A reader writes:
I cannot help but think you are cherry-picking your printed stories, highlighting those who have had enormous difficulty with abortion, simply because you yourself have difficulty with abortion.
Here is my own story. I got pregnant when I was 22 by my then-fiance (now husband). I was, at that time, not ready to be a parent. I certainly could have done it, but I wasn't personally ready. And to me, if I'm not ready to have a child, I should not have one. Children are a big responsibility - not one that one should assume just because they got unlucky one night.
After I took the store-bought test, I immediately scheduled an abortion (which was a trick, since I had no privacy at work). First, I called a place I whose ad appeared to be offering abortions ("Pregnant? Don't want to be? Call us"). I didn't know about fake pro-life pressure clinics at that time (aka "crisis pregnancy centers"). They didn't tell me their agenda, just scheduled me for an appointment. But I could tell something was weird, so I canceled it. I only later discovered that they put out misleading ads to trick women. I think trying to trick desperate, pregnant women is about as shady as one can get.
My fiance drove me to the hospital on the day of the abortion. I was quickly examined, then given an ultrasound to make sure I was really pregnant. Unlike your previous reader, who felt that someone should have forced upon him some kind of waiting period or something, I think such measures are both disingenuous and disrespectful. Obviously waiting 24 hours would not have magically made him a better person, dedicated to his girlfriend's welfare and desireous of a child. It's not the state's job or the clinic's job to make him do whatever he now thinks is the right thing.

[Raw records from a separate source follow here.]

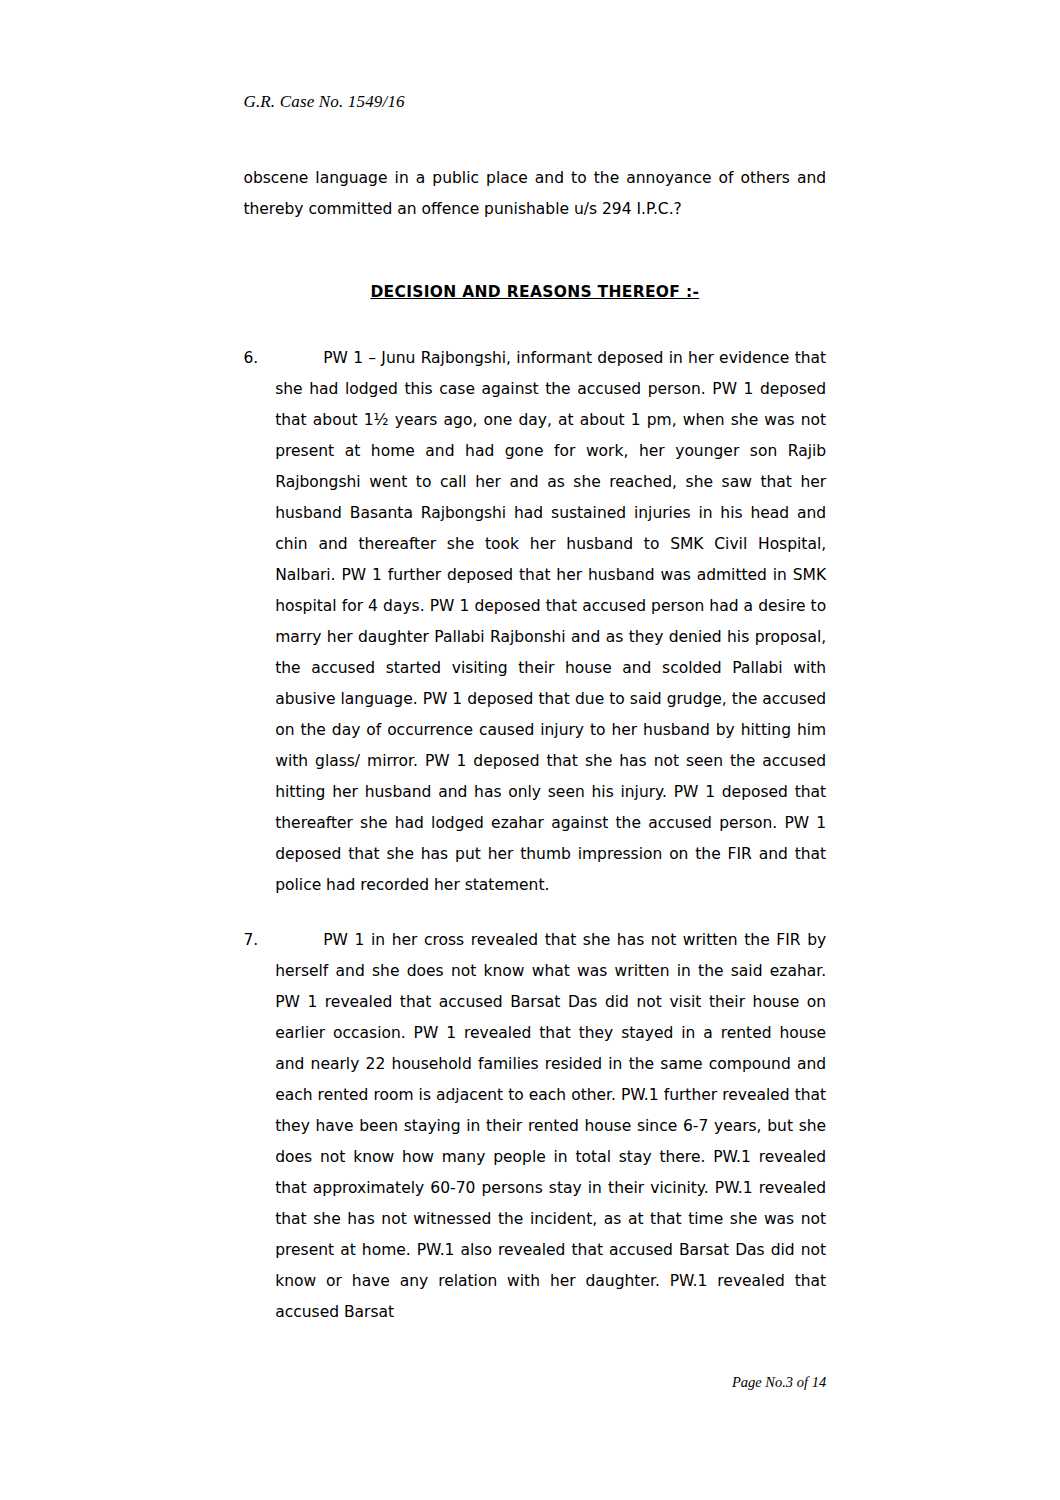G.R. Case No. 1549/16
obscene language in a public place and to the annoyance of others and thereby committed an offence punishable u/s 294 I.P.C.?
DECISION AND REASONS THEREOF :-
6. PW 1 – Junu Rajbongshi, informant deposed in her evidence that she had lodged this case against the accused person. PW 1 deposed that about 1½ years ago, one day, at about 1 pm, when she was not present at home and had gone for work, her younger son Rajib Rajbongshi went to call her and as she reached, she saw that her husband Basanta Rajbongshi had sustained injuries in his head and chin and thereafter she took her husband to SMK Civil Hospital, Nalbari. PW 1 further deposed that her husband was admitted in SMK hospital for 4 days. PW 1 deposed that accused person had a desire to marry her daughter Pallabi Rajbonshi and as they denied his proposal, the accused started visiting their house and scolded Pallabi with abusive language. PW 1 deposed that due to said grudge, the accused on the day of occurrence caused injury to her husband by hitting him with glass/ mirror. PW 1 deposed that she has not seen the accused hitting her husband and has only seen his injury. PW 1 deposed that thereafter she had lodged ezahar against the accused person. PW 1 deposed that she has put her thumb impression on the FIR and that police had recorded her statement.
7. PW 1 in her cross revealed that she has not written the FIR by herself and she does not know what was written in the said ezahar. PW 1 revealed that accused Barsat Das did not visit their house on earlier occasion. PW 1 revealed that they stayed in a rented house and nearly 22 household families resided in the same compound and each rented room is adjacent to each other. PW.1 further revealed that they have been staying in their rented house since 6-7 years, but she does not know how many people in total stay there. PW.1 revealed that approximately 60-70 persons stay in their vicinity. PW.1 revealed that she has not witnessed the incident, as at that time she was not present at home. PW.1 also revealed that accused Barsat Das did not know or have any relation with her daughter. PW.1 revealed that accused Barsat
Page No.3 of 14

I chose to have a medication abortion (as opposed to surgery). At that time, methotrexate was used. Medication abortions are basically an induced miscarriage. A lot of the "orientation" that the kindly woman in the conference room gave me consisted of explaining to me how this could hurt a LOT and I could bleed a LOT. It's essentially a lesser form of labor, and can be scary if you are not prepared. For me, it definitely was very painful. BUT - I have since gone through labor twice, and I can safely say that labor is MUCH worse. I am always bemused when people say "abortion is painful and bloody" to deter abortion. Like birth is somehow not painful and bloody?
Since then I've been fine. A few nostalgic moments. I've never cried about it. I am not sad about it. It was the right decision. Life goes on. People do not tend to spend the rest of their lives wallowing in guilt and misery because they terminated a pregnancy. They go to school, they fall in love, they get married, they have children. One out of every three women in America has had or will have an abortion at some point. The stories of ongoing misery that you are choosing to print are the extreme outliers.
We do not cherry-pick these emails. This thread began by dealing with late term abortions, and why they occur. And we did our very best to provide the broadest range of experiences and viewpoints we could.